PRDX1 Suppresses Oxidative Stress and Senescence in HUVECs by Stabilizing TRAF4.

SummaryThis study aimed to verify the effect of peroxiredoxin 1 (PRDX1) in wound healing. PRDX1 and tumor necrosis factor receptor-associated factor 4 (TRAF4) expressions in human umbilical vein endothelial cells (HUVECs) were assessed by real-time quantitative PCR and Western blot. Cell proliferation, migration, and angiogenesis were assessed by cell counting kit-8, wound healing, and tube formation assay. The reactive oxygen species level was measured using 2'-7'-dichlorodihydrofluorescein diacetate. Senescence-associated β-galactosidase staining assay was used to detect cells senescence. The relationship among PRDX1, TRAF4, and UBE3A was determined by co-immunoprecipitation. Upregulation of PRDX1 promoted the proliferation, migration, and angiogenesis of HUVECs.

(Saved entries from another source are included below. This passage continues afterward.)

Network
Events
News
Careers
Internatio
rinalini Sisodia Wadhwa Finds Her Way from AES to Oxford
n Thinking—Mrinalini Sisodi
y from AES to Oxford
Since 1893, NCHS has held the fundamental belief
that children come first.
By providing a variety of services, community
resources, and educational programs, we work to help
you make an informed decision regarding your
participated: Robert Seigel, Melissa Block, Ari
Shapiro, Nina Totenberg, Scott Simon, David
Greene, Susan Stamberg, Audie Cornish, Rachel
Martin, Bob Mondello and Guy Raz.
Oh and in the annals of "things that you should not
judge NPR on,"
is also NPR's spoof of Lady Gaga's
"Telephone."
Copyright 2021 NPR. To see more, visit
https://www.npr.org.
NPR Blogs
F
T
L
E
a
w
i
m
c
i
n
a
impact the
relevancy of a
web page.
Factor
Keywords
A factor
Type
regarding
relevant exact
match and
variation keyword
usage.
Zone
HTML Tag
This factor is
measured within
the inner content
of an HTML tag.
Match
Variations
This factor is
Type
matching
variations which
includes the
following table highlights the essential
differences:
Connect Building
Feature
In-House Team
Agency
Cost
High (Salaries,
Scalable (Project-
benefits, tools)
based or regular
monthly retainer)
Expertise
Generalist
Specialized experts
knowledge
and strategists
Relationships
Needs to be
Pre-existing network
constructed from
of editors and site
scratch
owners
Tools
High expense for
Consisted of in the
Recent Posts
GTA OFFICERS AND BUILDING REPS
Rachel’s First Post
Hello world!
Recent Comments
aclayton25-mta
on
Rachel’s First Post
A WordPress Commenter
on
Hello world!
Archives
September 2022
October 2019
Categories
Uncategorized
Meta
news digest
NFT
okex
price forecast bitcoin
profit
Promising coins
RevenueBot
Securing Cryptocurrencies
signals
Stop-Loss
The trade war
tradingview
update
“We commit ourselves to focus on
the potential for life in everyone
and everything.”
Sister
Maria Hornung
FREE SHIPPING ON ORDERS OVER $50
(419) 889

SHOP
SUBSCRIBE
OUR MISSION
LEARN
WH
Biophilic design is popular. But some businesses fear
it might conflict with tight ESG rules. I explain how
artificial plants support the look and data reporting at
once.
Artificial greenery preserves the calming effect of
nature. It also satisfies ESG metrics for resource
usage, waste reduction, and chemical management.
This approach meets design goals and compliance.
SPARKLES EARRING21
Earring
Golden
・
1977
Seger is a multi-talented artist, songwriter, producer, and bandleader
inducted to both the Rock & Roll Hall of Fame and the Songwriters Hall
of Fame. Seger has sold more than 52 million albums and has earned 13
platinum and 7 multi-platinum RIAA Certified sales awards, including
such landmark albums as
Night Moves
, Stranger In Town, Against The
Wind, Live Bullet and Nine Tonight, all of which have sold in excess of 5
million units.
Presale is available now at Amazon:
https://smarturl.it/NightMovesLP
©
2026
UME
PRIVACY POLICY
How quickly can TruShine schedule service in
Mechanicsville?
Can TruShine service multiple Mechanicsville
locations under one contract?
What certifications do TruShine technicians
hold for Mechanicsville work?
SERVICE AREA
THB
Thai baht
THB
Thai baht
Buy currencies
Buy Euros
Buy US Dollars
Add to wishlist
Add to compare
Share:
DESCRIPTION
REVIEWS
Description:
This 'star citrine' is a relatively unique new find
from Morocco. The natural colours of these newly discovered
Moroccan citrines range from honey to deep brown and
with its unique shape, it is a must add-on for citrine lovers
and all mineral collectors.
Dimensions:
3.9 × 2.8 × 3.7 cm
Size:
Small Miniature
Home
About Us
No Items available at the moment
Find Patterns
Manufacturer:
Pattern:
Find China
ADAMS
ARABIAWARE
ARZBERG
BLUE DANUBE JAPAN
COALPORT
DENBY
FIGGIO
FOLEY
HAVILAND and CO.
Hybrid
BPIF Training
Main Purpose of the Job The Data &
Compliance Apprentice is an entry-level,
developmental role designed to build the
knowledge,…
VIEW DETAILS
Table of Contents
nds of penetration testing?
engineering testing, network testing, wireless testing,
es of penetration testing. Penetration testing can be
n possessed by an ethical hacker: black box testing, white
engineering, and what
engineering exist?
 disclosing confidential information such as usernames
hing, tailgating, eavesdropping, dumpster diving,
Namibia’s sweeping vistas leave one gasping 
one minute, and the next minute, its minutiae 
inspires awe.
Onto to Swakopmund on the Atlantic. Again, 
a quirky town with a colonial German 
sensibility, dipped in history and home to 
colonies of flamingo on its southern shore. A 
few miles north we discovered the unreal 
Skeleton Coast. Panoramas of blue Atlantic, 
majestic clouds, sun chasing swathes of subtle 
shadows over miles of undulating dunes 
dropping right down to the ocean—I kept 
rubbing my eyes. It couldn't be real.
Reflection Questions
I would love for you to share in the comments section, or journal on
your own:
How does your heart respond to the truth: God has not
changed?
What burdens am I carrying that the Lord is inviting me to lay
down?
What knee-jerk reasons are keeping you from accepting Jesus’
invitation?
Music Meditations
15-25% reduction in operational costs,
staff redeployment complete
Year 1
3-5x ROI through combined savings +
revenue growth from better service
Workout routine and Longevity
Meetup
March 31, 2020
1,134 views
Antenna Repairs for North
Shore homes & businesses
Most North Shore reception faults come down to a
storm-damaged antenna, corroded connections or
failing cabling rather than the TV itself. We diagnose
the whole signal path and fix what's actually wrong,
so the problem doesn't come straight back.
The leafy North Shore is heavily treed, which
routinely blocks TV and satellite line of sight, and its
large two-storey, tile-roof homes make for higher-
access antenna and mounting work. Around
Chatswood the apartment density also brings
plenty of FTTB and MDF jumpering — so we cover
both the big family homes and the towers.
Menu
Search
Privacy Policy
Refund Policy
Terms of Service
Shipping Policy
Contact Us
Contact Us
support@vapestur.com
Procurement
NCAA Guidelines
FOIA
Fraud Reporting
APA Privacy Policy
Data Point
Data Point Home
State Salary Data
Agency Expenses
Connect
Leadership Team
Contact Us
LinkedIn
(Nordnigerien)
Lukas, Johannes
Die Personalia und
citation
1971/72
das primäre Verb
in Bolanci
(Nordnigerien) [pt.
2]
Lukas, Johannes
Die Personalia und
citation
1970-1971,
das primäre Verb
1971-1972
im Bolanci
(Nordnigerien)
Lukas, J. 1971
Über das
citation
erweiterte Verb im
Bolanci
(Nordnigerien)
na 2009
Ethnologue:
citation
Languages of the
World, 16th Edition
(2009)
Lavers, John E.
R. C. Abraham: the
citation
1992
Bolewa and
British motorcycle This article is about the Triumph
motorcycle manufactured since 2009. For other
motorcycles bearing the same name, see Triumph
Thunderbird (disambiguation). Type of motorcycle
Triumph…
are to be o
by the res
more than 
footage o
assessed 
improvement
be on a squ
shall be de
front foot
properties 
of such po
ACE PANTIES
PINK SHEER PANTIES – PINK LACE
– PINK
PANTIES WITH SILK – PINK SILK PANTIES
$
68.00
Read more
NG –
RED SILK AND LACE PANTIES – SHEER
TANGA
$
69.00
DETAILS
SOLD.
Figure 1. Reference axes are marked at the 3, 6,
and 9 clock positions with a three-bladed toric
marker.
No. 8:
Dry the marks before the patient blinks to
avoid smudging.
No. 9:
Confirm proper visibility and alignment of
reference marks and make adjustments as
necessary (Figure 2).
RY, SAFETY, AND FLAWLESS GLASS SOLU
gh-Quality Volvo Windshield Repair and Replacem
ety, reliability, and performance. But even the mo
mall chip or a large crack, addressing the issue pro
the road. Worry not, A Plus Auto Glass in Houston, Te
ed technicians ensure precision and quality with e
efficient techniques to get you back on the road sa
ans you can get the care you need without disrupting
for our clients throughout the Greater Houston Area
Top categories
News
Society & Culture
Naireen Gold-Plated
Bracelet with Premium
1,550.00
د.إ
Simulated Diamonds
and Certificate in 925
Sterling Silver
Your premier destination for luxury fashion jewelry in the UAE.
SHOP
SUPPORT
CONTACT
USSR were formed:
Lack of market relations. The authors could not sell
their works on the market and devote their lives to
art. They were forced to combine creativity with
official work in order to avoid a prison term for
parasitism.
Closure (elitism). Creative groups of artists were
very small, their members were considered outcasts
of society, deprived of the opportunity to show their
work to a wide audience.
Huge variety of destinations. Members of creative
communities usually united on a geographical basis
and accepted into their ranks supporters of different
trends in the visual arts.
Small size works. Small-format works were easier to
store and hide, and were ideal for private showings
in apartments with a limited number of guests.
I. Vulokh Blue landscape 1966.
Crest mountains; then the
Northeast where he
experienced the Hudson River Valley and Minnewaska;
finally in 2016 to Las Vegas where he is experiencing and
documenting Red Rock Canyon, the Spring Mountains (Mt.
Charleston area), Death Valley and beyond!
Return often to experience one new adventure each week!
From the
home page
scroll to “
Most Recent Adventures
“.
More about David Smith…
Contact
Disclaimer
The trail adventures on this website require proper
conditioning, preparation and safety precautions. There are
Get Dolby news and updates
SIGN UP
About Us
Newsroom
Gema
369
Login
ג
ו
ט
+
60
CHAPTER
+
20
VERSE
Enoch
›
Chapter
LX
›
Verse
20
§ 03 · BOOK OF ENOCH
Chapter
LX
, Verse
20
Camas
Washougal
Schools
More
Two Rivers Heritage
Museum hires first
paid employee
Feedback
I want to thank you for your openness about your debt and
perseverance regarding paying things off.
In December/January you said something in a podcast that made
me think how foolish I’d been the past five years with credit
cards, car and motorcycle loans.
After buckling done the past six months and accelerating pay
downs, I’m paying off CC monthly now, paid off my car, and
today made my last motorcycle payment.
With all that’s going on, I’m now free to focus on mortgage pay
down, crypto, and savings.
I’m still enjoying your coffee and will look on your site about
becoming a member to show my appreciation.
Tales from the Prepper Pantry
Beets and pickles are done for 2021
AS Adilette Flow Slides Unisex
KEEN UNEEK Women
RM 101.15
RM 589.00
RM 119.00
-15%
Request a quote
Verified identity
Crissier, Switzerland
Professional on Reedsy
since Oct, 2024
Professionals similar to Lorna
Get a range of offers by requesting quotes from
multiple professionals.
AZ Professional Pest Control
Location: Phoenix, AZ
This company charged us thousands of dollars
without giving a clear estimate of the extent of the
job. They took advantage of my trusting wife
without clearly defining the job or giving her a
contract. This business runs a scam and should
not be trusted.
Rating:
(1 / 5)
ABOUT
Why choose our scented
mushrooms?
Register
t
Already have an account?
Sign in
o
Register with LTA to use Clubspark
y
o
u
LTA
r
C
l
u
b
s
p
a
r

Meanwhile, PRDX1 overexpression inhibited oxidative stress and senescence of HUVECs by H(2)O(2)-induced. Furthermore, overexpression of PRDX1 inhibited the degradation of TRAF4 to activate PI3K/AKT/VEGF axis via binding to UBE3A. The effect of PRDX1 on H(2)O(2)-induced oxidative stress and senescence was reversed by TRAF4 silence. The promotion of PRDX1 on proliferation, migration, and angiogenesis was canceled by knockdown of TRAF4. PRDX1 inhibited oxidative stress and senescence via restraining the degradation of TRAF4 by binding to UBE3A, eventually accelerating wound healing.